## YOUR TASK
Each line of the listing where the string "https" appears is to be identified and copied.

## STUDY MATERIAL

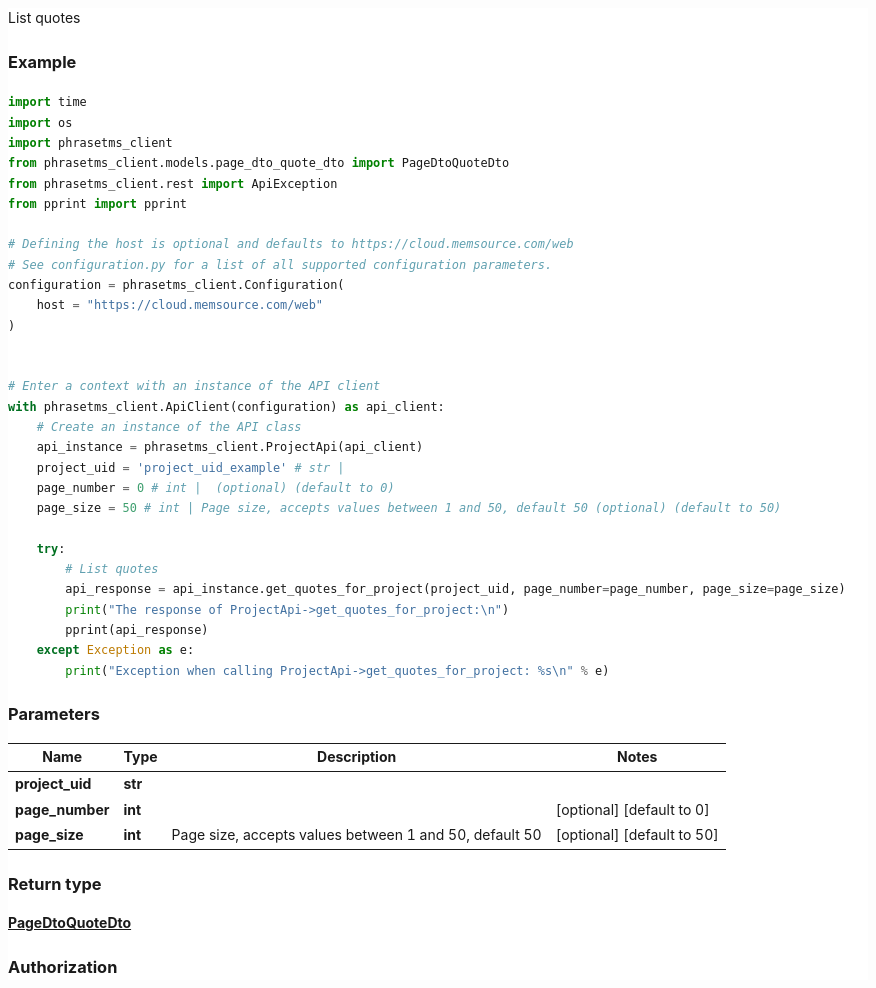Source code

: List quotes

### Example

```python
import time
import os
import phrasetms_client
from phrasetms_client.models.page_dto_quote_dto import PageDtoQuoteDto
from phrasetms_client.rest import ApiException
from pprint import pprint

# Defining the host is optional and defaults to https://cloud.memsource.com/web
# See configuration.py for a list of all supported configuration parameters.
configuration = phrasetms_client.Configuration(
    host = "https://cloud.memsource.com/web"
)


# Enter a context with an instance of the API client
with phrasetms_client.ApiClient(configuration) as api_client:
    # Create an instance of the API class
    api_instance = phrasetms_client.ProjectApi(api_client)
    project_uid = 'project_uid_example' # str | 
    page_number = 0 # int |  (optional) (default to 0)
    page_size = 50 # int | Page size, accepts values between 1 and 50, default 50 (optional) (default to 50)

    try:
        # List quotes
        api_response = api_instance.get_quotes_for_project(project_uid, page_number=page_number, page_size=page_size)
        print("The response of ProjectApi->get_quotes_for_project:\n")
        pprint(api_response)
    except Exception as e:
        print("Exception when calling ProjectApi->get_quotes_for_project: %s\n" % e)
```


### Parameters

Name | Type | Description  | Notes
------------- | ------------- | ------------- | -------------
 **project_uid** | **str**|  | 
 **page_number** | **int**|  | [optional] [default to 0]
 **page_size** | **int**| Page size, accepts values between 1 and 50, default 50 | [optional] [default to 50]

### Return type

[**PageDtoQuoteDto**](PageDtoQuoteDto.md)

### Authorization
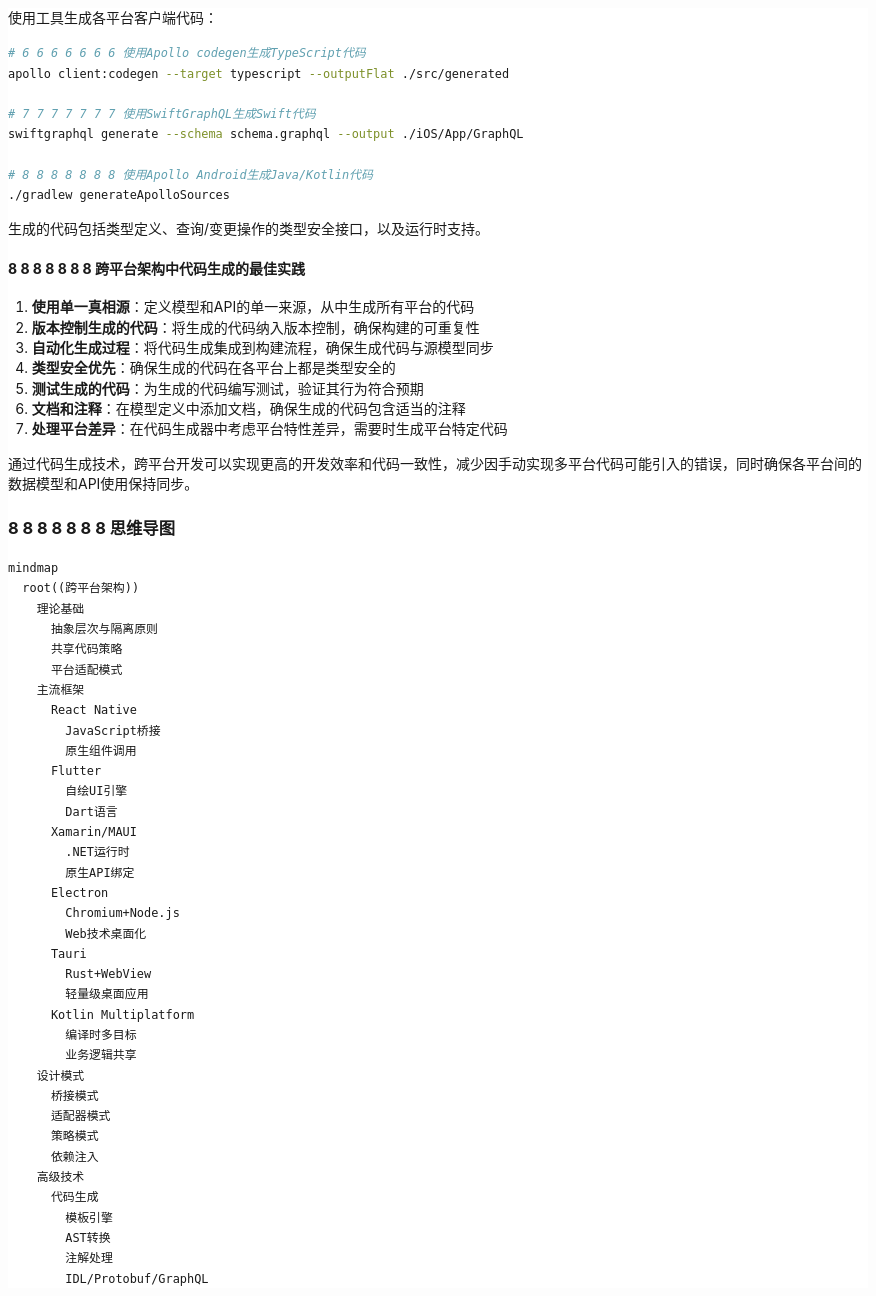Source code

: 使用工具生成各平台客户端代码：

```bash
# 6 6 6 6 6 6 6 使用Apollo codegen生成TypeScript代码
apollo client:codegen --target typescript --outputFlat ./src/generated

# 7 7 7 7 7 7 7 使用SwiftGraphQL生成Swift代码
swiftgraphql generate --schema schema.graphql --output ./iOS/App/GraphQL

# 8 8 8 8 8 8 8 使用Apollo Android生成Java/Kotlin代码
./gradlew generateApolloSources
```

生成的代码包括类型定义、查询/变更操作的类型安全接口，以及运行时支持。

#### 8 8 8 8 8 8 8 跨平台架构中代码生成的最佳实践

1. **使用单一真相源**：定义模型和API的单一来源，从中生成所有平台的代码
2. **版本控制生成的代码**：将生成的代码纳入版本控制，确保构建的可重复性
3. **自动化生成过程**：将代码生成集成到构建流程，确保生成代码与源模型同步
4. **类型安全优先**：确保生成的代码在各平台上都是类型安全的
5. **测试生成的代码**：为生成的代码编写测试，验证其行为符合预期
6. **文档和注释**：在模型定义中添加文档，确保生成的代码包含适当的注释
7. **处理平台差异**：在代码生成器中考虑平台特性差异，需要时生成平台特定代码

通过代码生成技术，跨平台开发可以实现更高的开发效率和代码一致性，减少因手动实现多平台代码可能引入的错误，同时确保各平台间的数据模型和API使用保持同步。

### 8 8 8 8 8 8 8 思维导图

```mermaid
mindmap
  root((跨平台架构))
    理论基础
      抽象层次与隔离原则
      共享代码策略
      平台适配模式
    主流框架
      React Native
        JavaScript桥接
        原生组件调用
      Flutter
        自绘UI引擎
        Dart语言
      Xamarin/MAUI
        .NET运行时
        原生API绑定
      Electron
        Chromium+Node.js
        Web技术桌面化
      Tauri
        Rust+WebView
        轻量级桌面应用
      Kotlin Multiplatform
        编译时多目标
        业务逻辑共享
    设计模式
      桥接模式
      适配器模式
      策略模式
      依赖注入
    高级技术
      代码生成
        模板引擎
        AST转换
        注解处理
        IDL/Protobuf/GraphQL
```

## SOLUTION TO THE PROBLEM
# Defining the host is optional and defaults to https://cloud.memsource.com/web
    host = "https://cloud.memsource.com/web"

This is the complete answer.